• **Request**: In the records below, take the part that opens with the line containing "pose: elev=233.2 azim=189.9" and closes with the line containing "Dot at: (187, 185)", and write it out again with "dist" switched to "distance" wherever it appears, leaving everything else unchanged.

• **Data provided**:
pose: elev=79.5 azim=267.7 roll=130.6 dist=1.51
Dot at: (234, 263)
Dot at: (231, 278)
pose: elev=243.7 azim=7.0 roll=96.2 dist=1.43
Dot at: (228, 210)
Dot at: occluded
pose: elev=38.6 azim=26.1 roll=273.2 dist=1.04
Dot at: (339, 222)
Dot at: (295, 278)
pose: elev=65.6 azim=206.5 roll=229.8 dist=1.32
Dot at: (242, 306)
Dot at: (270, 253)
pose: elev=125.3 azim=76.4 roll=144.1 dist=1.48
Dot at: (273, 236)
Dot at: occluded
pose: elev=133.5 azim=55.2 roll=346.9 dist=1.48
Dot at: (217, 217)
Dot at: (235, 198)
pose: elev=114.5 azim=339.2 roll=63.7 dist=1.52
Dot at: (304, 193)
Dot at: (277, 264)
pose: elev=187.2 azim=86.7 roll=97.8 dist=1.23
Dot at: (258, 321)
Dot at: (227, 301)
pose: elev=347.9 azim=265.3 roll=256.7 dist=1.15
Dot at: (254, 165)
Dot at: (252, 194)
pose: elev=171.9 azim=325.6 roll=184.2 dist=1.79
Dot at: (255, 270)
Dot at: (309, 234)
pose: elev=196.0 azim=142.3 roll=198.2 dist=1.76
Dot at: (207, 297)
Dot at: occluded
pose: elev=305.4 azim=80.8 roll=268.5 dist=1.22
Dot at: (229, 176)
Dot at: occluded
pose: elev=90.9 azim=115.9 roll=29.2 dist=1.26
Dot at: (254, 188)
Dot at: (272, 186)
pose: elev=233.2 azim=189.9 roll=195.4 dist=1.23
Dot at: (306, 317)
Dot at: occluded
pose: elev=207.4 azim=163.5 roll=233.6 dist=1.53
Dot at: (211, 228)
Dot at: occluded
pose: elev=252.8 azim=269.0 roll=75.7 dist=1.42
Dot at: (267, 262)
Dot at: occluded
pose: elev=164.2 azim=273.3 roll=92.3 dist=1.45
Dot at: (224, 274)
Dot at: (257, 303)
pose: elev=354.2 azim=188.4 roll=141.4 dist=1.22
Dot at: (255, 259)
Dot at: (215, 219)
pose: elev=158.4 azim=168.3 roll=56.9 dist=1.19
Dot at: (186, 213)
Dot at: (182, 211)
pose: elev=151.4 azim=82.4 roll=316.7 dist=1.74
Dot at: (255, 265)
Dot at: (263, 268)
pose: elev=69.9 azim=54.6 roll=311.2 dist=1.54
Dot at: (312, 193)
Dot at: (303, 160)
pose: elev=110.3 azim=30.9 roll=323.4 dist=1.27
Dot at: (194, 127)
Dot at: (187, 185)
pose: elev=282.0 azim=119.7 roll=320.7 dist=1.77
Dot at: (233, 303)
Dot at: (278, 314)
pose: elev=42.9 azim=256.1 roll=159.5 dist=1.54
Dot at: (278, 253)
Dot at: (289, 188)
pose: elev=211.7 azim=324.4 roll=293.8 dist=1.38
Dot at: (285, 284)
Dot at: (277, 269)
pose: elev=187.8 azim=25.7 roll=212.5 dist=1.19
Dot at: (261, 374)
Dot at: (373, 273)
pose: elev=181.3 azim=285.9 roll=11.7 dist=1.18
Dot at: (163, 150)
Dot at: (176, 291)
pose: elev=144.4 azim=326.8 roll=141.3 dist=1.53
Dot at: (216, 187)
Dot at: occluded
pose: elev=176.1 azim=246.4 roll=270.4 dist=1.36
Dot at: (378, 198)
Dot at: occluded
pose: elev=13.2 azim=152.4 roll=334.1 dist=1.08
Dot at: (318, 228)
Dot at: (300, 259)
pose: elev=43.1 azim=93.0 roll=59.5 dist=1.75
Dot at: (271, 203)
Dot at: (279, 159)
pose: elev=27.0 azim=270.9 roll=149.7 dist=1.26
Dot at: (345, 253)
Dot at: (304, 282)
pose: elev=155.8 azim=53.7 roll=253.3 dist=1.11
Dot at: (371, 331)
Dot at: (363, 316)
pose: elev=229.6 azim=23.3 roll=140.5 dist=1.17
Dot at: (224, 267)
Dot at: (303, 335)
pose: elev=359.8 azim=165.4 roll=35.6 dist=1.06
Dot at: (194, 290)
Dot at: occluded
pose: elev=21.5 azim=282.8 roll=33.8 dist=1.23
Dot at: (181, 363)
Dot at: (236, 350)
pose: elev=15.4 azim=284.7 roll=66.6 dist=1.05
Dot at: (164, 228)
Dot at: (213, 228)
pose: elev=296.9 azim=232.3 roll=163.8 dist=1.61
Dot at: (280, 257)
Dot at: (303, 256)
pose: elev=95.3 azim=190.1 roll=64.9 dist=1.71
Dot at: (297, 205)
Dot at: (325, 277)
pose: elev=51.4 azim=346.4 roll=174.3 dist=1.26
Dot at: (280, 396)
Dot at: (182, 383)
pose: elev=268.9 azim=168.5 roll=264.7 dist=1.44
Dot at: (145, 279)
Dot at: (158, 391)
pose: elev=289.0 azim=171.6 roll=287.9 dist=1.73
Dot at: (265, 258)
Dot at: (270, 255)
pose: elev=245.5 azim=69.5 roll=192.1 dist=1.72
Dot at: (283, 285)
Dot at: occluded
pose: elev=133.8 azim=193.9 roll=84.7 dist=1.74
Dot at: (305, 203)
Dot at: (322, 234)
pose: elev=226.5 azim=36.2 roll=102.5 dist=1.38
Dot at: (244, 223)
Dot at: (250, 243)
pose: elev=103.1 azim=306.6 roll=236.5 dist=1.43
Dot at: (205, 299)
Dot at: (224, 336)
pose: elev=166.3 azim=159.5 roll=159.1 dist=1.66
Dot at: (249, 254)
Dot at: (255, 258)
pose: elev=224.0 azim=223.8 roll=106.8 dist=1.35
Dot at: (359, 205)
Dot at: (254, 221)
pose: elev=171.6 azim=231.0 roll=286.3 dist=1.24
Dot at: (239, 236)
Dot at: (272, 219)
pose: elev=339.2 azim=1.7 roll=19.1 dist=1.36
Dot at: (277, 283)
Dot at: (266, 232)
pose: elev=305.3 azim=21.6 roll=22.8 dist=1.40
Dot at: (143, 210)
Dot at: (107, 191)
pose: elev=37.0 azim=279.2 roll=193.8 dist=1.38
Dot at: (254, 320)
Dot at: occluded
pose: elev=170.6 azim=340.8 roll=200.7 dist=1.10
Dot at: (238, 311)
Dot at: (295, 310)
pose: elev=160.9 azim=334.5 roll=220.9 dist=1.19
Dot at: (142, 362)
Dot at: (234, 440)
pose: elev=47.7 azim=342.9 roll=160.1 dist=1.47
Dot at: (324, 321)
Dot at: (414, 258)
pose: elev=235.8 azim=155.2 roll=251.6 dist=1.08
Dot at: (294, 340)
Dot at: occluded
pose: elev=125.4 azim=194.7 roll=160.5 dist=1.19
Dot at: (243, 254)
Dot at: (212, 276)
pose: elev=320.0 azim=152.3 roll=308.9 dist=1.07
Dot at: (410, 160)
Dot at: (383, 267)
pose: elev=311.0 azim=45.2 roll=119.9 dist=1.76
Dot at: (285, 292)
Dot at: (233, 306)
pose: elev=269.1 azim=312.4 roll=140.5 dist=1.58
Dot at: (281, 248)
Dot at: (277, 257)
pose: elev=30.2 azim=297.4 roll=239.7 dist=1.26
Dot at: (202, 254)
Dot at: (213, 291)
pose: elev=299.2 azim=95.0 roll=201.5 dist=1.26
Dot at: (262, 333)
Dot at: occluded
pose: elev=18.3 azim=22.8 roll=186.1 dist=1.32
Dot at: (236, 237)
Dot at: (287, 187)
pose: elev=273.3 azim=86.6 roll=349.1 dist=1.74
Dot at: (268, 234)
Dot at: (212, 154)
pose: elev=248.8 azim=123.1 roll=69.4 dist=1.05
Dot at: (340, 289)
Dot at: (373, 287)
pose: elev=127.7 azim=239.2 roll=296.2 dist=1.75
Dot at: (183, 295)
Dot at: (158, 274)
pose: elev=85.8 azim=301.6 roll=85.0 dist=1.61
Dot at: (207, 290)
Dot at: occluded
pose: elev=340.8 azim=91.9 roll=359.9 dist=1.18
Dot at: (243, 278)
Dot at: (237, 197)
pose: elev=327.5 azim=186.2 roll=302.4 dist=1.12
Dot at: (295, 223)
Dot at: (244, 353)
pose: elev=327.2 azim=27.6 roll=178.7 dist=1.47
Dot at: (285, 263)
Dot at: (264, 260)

• **Full response**:
pose: elev=233.2 azim=189.9 roll=195.4 distance=1.23
Dot at: (306, 317)
Dot at: occluded
pose: elev=207.4 azim=163.5 roll=233.6 distance=1.53
Dot at: (211, 228)
Dot at: occluded
pose: elev=252.8 azim=269.0 roll=75.7 distance=1.42
Dot at: (267, 262)
Dot at: occluded
pose: elev=164.2 azim=273.3 roll=92.3 distance=1.45
Dot at: (224, 274)
Dot at: (257, 303)
pose: elev=354.2 azim=188.4 roll=141.4 distance=1.22
Dot at: (255, 259)
Dot at: (215, 219)
pose: elev=158.4 azim=168.3 roll=56.9 distance=1.19
Dot at: (186, 213)
Dot at: (182, 211)
pose: elev=151.4 azim=82.4 roll=316.7 distance=1.74
Dot at: (255, 265)
Dot at: (263, 268)
pose: elev=69.9 azim=54.6 roll=311.2 distance=1.54
Dot at: (312, 193)
Dot at: (303, 160)
pose: elev=110.3 azim=30.9 roll=323.4 distance=1.27
Dot at: (194, 127)
Dot at: (187, 185)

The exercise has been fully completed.